Mailchimp's value proposition is that by becoming an authority over a chunk of distribution using their brand, anything they send carries a badge of trust since they promise it isn't malicious. Their e-mail templates are a nice bonus, but I don't think that's the only reason some people use them. That mailchimp origin server is a keycard through a bunch of gatekeepers propped up as sentries against spam.
In essence e-mail is totally decentralized and trust is exchanged amongst members of ad-hoc federation of parties with a vested interest of having non-spam email get through the internet on both receiving and sending ends.
Is there a way a blockchain would make this market-based emergent system more efficient?
I figured it was just spam similar to what this thread refers to because I only ever get crypto-related emails from it. If it wasn't for the more-premium-than-most domain I'd have already auto-spammed it
Edit: Naturally seconds after asking I find an email from Angel List saying 21.co rebranded to earn.com.
As it turns out I'd been added or at some point had added myself to an "Airdrop" list, which is a list of people interested in cryptocoins. Removed myself from that and unchecked "Receive emails for tasks below your contact price?" should finally stop getting emails about dodgy new cryptocoins. Successful rubber duck debugging
I don't know who's to blame - whether Mailchimp has tracking up the wazoo enabled by default and people need to be knowledgeable to turn it off, or if businesses just can't help themselves when offered analytic features, but it's pretty crazy how Mailchimp hosts enough of the email's content in cross-site tracking domains that sanitizing them leaves the mailouts empty.
When an advertising push looks like this you know they're using Mailchimp: https://i.imgur.com/Yv2QCv2.png
That "view this email in your browser" link even brings up a similarly blank webpage! That link is already tracked, by clicking on it they already know I've looked at the email and care enough to want to see it properly, but the web version is still woven whole out of cross-site tracking shenanigans that it's filtered out (e.g. https://developer.mozilla.org/en-US/Firefox/Privacy/Tracking...).
So was our past. How does cryptocurrency upset the balance of power that has caused centralisation to occur?

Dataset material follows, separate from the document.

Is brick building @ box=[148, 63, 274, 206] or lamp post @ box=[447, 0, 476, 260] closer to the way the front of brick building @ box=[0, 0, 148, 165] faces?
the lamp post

There have been scam after scam with cryptocurrencies, and despite every player experimenting with the blockchain concept, few results.
Cryptocurrencies have a very real cultural problem they need to overcome. This is a response to that cultural problem.
If Facebook works because we spend the most valuable asset we have to offer which is our finite human life, then what does that have to do with bitcoin? We spend our life and we spend our money, so if one platform is based on ad revenue from our attention and the other platform is based on revenue from our trading of goods, then there may be a parallel where everything has a value even if it is not as tangible as heavy, cold, dirty gold.
Whether a "social" network or a "store of value" network, both of these examples exist because we are obsessed with being connected to one another. One could say that a big difference is that Bitcoin nodes don't usually share baby pics and Facebook posts don't usually parody wire transfers, but really both could easily do both.
At their guts, Facebook and Bitcoin are based on normal computers that have the knowledge and power to create streams of data from me to you. So, do we need a third party or can we handle it ourselves?
Disclaimer: I have some of my ETH in cryptokitties https://www.cryptokitties.co/ which is a crypto platform for trading kitten pics on the Ethereum network with an exact fiat currency equivalent. I can wire transfer you my kitten within minutes, value and all, but I won't. She's too cute.
"the other crypto bans (Facebook ads [...] etc.) remind me of [...] old regimes afraid of [...] competition that aims to remove/replace them"
Cryptocurrencies will not replace social networks.